### Extracted records ###

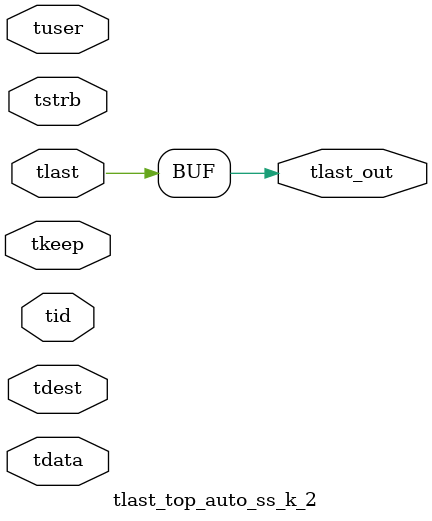
<source format=v>


`timescale 1ps/1ps

module tlast_top_auto_ss_k_2 #
(
parameter C_S_AXIS_TID_WIDTH   = 1,
parameter C_S_AXIS_TUSER_WIDTH = 0,
parameter C_S_AXIS_TDATA_WIDTH = 0,
parameter C_S_AXIS_TDEST_WIDTH = 0
)
(
input  [(C_S_AXIS_TID_WIDTH   == 0 ? 1 : C_S_AXIS_TID_WIDTH)-1:0       ] tid,
input  [(C_S_AXIS_TDATA_WIDTH == 0 ? 1 : C_S_AXIS_TDATA_WIDTH)-1:0     ] tdata,
input  [(C_S_AXIS_TUSER_WIDTH == 0 ? 1 : C_S_AXIS_TUSER_WIDTH)-1:0     ] tuser,
input  [(C_S_AXIS_TDEST_WIDTH == 0 ? 1 : C_S_AXIS_TDEST_WIDTH)-1:0     ] tdest,
input  [(C_S_AXIS_TDATA_WIDTH/8)-1:0 ] tkeep,
input  [(C_S_AXIS_TDATA_WIDTH/8)-1:0 ] tstrb,
input  [0:0]                                                             tlast,
output                                                                   tlast_out
);

assign tlast_out = {tlast[0]};

endmodule


</source>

###

#### [Work to complete]
Repeat the listing above word for word and leave its images out.

#### [Written response]
<source format=v>


`timescale 1ps/1ps

module tlast_top_auto_ss_k_2 #
(
parameter C_S_AXIS_TID_WIDTH   = 1,
parameter C_S_AXIS_TUSER_WIDTH = 0,
parameter C_S_AXIS_TDATA_WIDTH = 0,
parameter C_S_AXIS_TDEST_WIDTH = 0
)
(
input  [(C_S_AXIS_TID_WIDTH   == 0 ? 1 : C_S_AXIS_TID_WIDTH)-1:0       ] tid,
input  [(C_S_AXIS_TDATA_WIDTH == 0 ? 1 : C_S_AXIS_TDATA_WIDTH)-1:0     ] tdata,
input  [(C_S_AXIS_TUSER_WIDTH == 0 ? 1 : C_S_AXIS_TUSER_WIDTH)-1:0     ] tuser,
input  [(C_S_AXIS_TDEST_WIDTH == 0 ? 1 : C_S_AXIS_TDEST_WIDTH)-1:0     ] tdest,
input  [(C_S_AXIS_TDATA_WIDTH/8)-1:0 ] tkeep,
input  [(C_S_AXIS_TDATA_WIDTH/8)-1:0 ] tstrb,
input  [0:0]                                                             tlast,
output                                                                   tlast_out
);

assign tlast_out = {tlast[0]};

endmodule


</source>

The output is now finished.